La joven alzó el brazo a modo de saludo. Ictiandro miró en aquella dirección y vio a un hombre joven, alto y fornido que caminaba ligero por el camino. Ictiandro jamás había visto cabellos y ojos tan claros como los de este desconocido. El gigante se acercó a la joven y, tendiéndole su enorme mano, profirió con cariño:
— Hola, Lucía.
— ¡Hola, Olsen! — respondió ella.
El desconocido estrechó efusivamente la mano de la joven.
Ictiandro les miraba con animadversión. Se apoderó de él tal angustia que se le formó un nudo en la garganta.

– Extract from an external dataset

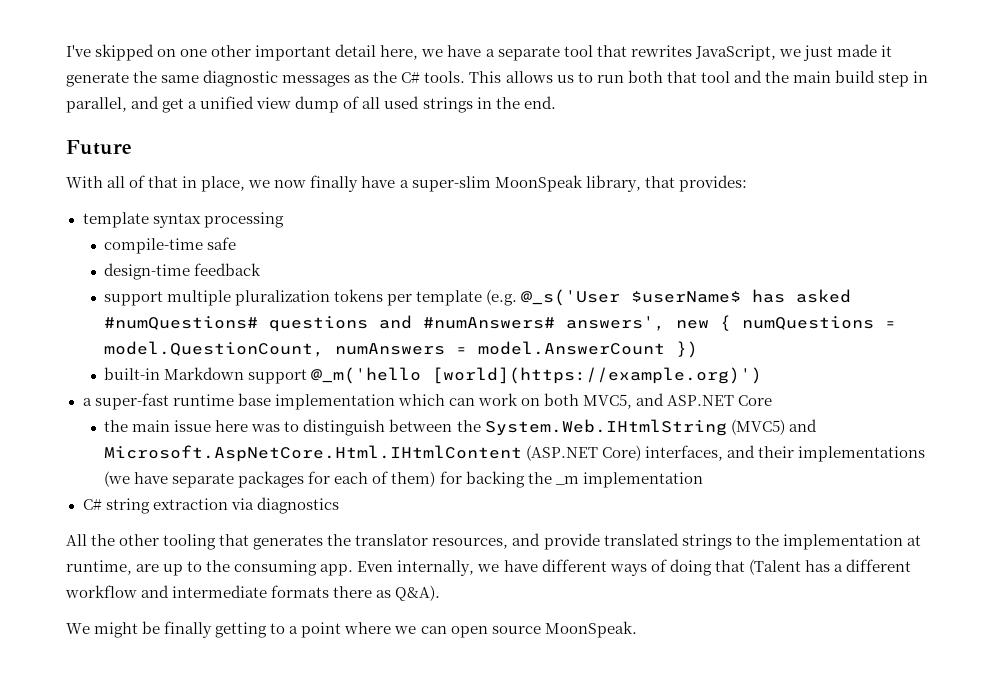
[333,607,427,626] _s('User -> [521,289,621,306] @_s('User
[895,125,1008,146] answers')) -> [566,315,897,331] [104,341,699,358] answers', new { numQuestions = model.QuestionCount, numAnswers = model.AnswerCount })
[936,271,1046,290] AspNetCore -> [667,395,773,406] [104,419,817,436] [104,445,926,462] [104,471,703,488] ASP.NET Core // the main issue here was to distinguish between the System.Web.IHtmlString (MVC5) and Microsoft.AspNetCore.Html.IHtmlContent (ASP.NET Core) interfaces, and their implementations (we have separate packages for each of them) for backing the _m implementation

— ¿Lo has traído? — inquirió el gigante, mirando el collar de perlas que llevaba Lucía.
Ella asintió.
— ¿No se enterará tu padre? — preguntó Olsen.
— No — respondió la joven —. Esas perlas son mías, puedo disponer de ellas como se me antoje.
Lucía y Olsen se aproximaron, conversando tranquilamente, hasta el mismo borde del acantilado. Lucía desabrochó el collar de perlas, lo tomó por uno de los extremos, alzó la mano y, admirándolo, profirió:
— Mira, mira qué hermosas se ven las perlas a la luz del ocaso. Tómalas, Olsen…
Olsen había tendido ya la mano pero, de súbito, el collar se deslizó por la mano de Lucía y cayó al mar.
— ¡Qué he hecho! — exclamó la joven.
Olsen y Lucía seguían afligidos al borde del acantilado.
— ¿Tal vez se pueda sacar? — dijo Olsen.
— Esta parte es muy honda — suspiró la joven, y añadió-: ¡Qué desgracia, Olsen!